A brand new city in China. Nice! The only problem is that nobody lives there.
So now we can add crude oil imports to the data which indicates that coal is piling up at Chinese import terminals. Energy consumption always provides a good proxy for real (inflation-adjusted) economic growth. (That rule applies to the United States, too.) The clincher is that China is cutting fuel prices to spur demand.
BEIJING, July 10 (Reuters) - China, the world's second-largest user of fuel, will cut retail prices by around 5 percent from Wednesday, its third reduction in just over two months and a move that leaves refiners in the red but may lure consumers back to the pumps.
Oil demand in China, which still makes up nearly half of the incremental global total, posted its first yearly fall in at least three years in April and edged up just 0.8 percent in May as economic growth slowed.
With effect from Wednesday, the ceiling for gasoline retail prices will be lowered by 420 yuan ($65.9) a tonne and diesel price by 400 yuan, the National Development and Reform Commission said.
The latest cut would bring the reductions to a combined 13 to 14 percent since early May, which came off record highs of about $1.22 per litre for diesel and $1.17 for gasoline.
"Let's hope for the demand to come back after this cut, so that our tanks won't be that full," said an official with a state refiner.
But industry officials were reluctant to predict that the cheaper fuel would spur an immediate rebound in consumption.
"There are few signs yet of a real power shortage this summer, the logistics sector is lackluster...It could mean the real economy is weaker than we thought?" said a fuel marketing official with top refiner Sinopec Corp.
Could this mean China's real economy is weaker than we thought? I don't know. Does a bear shit in the woods? Is the Pope Catholic?
Fortune's Gordon Chang has been predicting China's crash for over a decade now, so he is particularly pleased to see his prediction finally borne out.

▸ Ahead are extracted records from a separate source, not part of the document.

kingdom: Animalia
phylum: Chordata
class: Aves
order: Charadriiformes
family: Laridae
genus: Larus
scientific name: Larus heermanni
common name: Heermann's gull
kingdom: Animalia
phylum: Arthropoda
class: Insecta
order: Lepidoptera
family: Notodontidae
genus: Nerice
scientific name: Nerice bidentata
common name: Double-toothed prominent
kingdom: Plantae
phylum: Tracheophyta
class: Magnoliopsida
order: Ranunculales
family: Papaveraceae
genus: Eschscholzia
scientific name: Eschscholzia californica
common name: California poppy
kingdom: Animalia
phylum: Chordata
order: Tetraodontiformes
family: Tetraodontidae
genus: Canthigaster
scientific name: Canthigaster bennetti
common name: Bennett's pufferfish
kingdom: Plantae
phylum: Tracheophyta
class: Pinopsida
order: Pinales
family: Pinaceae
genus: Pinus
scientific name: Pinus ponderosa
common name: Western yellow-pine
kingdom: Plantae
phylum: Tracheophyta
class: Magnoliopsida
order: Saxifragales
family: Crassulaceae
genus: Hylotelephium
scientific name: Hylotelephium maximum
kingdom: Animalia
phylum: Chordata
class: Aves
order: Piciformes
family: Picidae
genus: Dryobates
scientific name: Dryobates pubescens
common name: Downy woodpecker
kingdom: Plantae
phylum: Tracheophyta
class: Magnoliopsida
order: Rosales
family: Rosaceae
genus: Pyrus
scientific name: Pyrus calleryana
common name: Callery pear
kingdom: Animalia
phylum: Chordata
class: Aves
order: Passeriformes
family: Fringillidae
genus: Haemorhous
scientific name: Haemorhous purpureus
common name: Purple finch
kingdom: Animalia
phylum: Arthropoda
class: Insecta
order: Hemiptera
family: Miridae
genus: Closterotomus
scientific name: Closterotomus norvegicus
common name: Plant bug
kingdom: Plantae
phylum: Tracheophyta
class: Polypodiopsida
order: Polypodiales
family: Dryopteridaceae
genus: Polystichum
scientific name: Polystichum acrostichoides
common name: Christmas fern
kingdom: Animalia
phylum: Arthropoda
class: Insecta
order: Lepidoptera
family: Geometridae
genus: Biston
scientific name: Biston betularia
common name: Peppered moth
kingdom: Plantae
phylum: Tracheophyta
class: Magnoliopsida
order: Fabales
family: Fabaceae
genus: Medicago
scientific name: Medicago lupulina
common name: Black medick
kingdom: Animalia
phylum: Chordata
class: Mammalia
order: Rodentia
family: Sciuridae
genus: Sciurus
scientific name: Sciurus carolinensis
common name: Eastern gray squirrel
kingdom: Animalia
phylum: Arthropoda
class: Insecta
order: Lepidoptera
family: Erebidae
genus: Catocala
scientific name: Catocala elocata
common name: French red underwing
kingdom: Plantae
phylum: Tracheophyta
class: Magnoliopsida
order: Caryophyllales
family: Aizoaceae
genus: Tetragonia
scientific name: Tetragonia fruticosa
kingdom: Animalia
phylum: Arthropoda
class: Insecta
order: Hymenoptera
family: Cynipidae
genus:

For global crash watchers, China is the last piece of the puzzle. Once the biggest Asian Tiger goes down, that's all she wrote. It looks like that time has come.
By. Dave Cohen
A + B + C = a crash. Therefore will it happen... As soon as a writer introduces; 'Does a bear shit in the woods? Is the Pope Catholic?' into his/her arguement I know they have mistaken informed writing for 'talk show' analysis, and I move on.
Even the vaunted Stratfor, whom I respect greatly, don't really get to grips with China. China is on a scale all by herself at 1.6 billion. 'Normal' rules simply don't seem to apply.
But US commentators tend to love to see China as a threat that must either go down economically by the rules of the Western liberal free market, or be squashed militarily by 'another' version of 'shock and awe'. They tend to be so paranoid about China 'stealing' the 'hegemonic limelight of Manifest Destiny' from them trhat they go all blathery rather than acknowleging the Chinese reality and adjusting to it.
China and her 1.6 billion are here to stay, barring some unimaginable calamity, and she may yet challenge and change the rules of economics as presentlyt understood in the West. One has to be a little more far sighted than the present author to understand and accept this possibility.
For a really well informed reading of China, I'd suggest going to James Kynge, and others like him.